Stinnette died of injuries from a gunshot wound, according to a preliminary autopsy report released last week.
Illinois State Police’s Public Integrity Task Force was investigating the incident, and the Waukegan Police Department had turned over all reports, body cam and dashcam videos, Navarro said.
Lake County State’s Attorney Michael Nerheim said last week he would review the state police investigation and make the “entire case file” available to the public once complete.
Family members and activists in Waukegan have held several marches and vigils in the past week, calling for justice for Stinnette and Williams. Tuesday night, the Rev. Al Sharpton joined Crump for a press conference.

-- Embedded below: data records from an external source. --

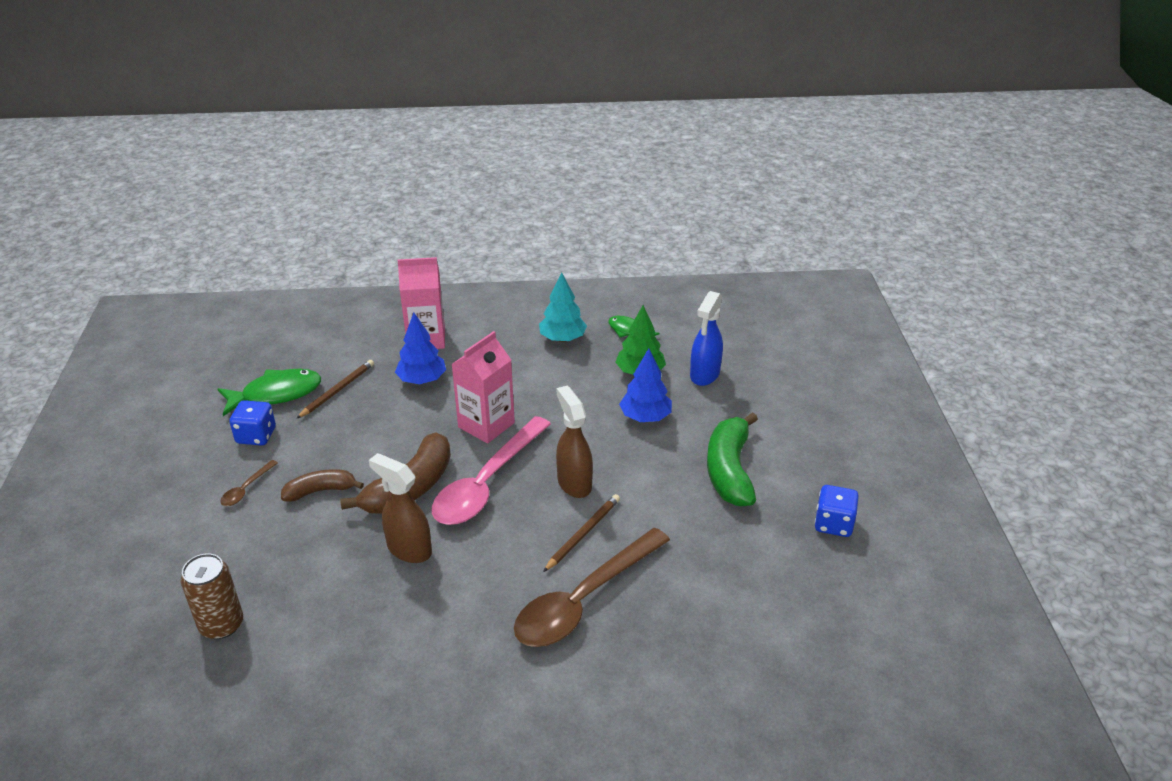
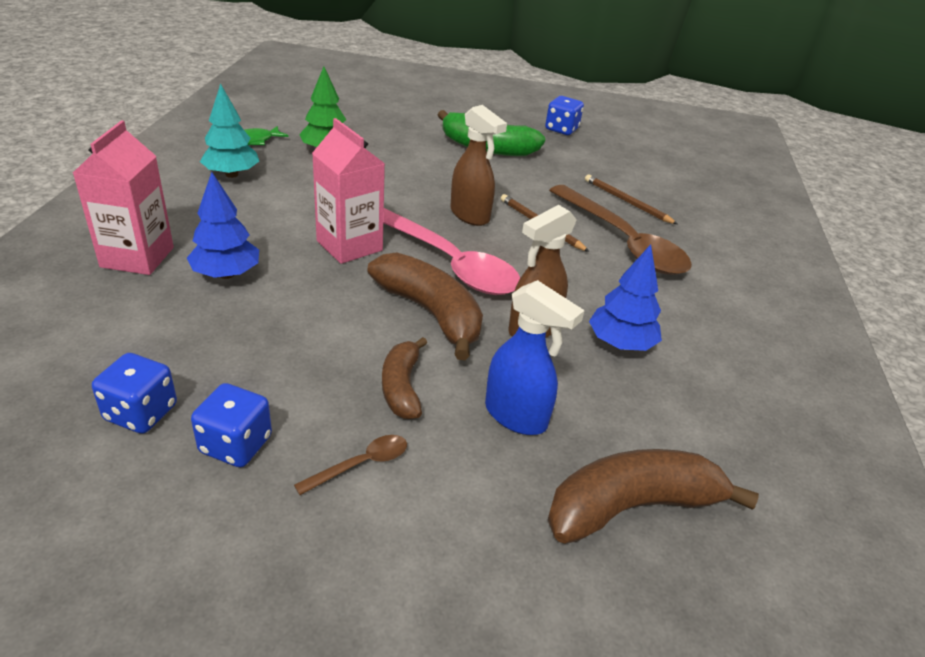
camera: 80 degrees left, 0 degrees up
(221, 625) = (631, 507): brown can -> brown banana
(246, 489) = (361, 464): brown spoon -> brown spoon turned 75 degrees counterclockwise
(276, 394) = (141, 413): green fish -> blue dice
(337, 390) = (187, 347): brown pencil -> brown pencil (627, 202)
(574, 483) = (470, 215): brown spray bottle -> brown spray bottle turned 120 degrees counterclockwise
(645, 417) = (395, 163): blue tree -> blue tree (620, 343)
(704, 375) = (354, 126): blue spray bottle -> blue spray bottle (516, 416)

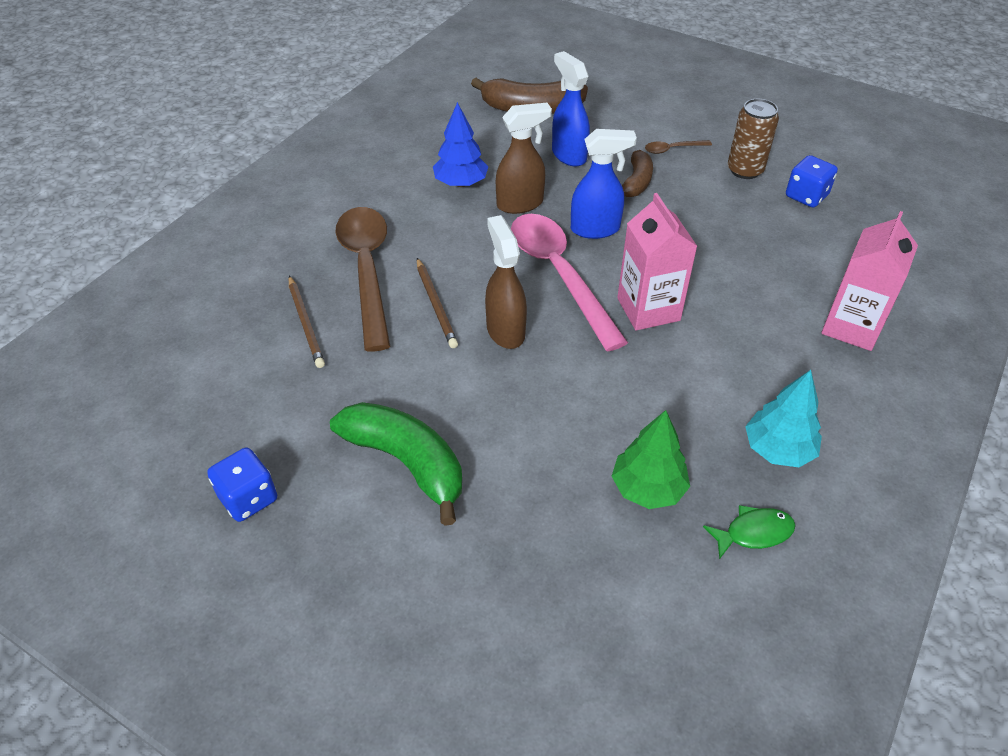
camera: 155 degrees left, 10 degrees up
(226, 274) = (765, 294): blue tree -> none
(236, 444) = (745, 170): blue dice -> brown can
(430, 313) = (595, 229): brown banana -> blue spray bottle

Crump and Romanucci also represent the families of George Floyd, Daniel Prude, Byron Williams and others.
“Tafara is my child. My only baby,” Tina Johnson said through tears Tuesday. “I’m asking you to pray for her, and my grandson Marcellis Stinnette, Jr.”
With a population of more than 86,000, Waukegan is majority Hispanic or Latino and about a quarter non-Hispanic white and a quarter Black, according to the Census Bureau.
The city is about 15 miles south of Kenosha, Wisconsin, where Jacob Blake, 29, was shot in the back multiple times as he was getting into a car, triggering unrest in the city and sparking protests around the nation.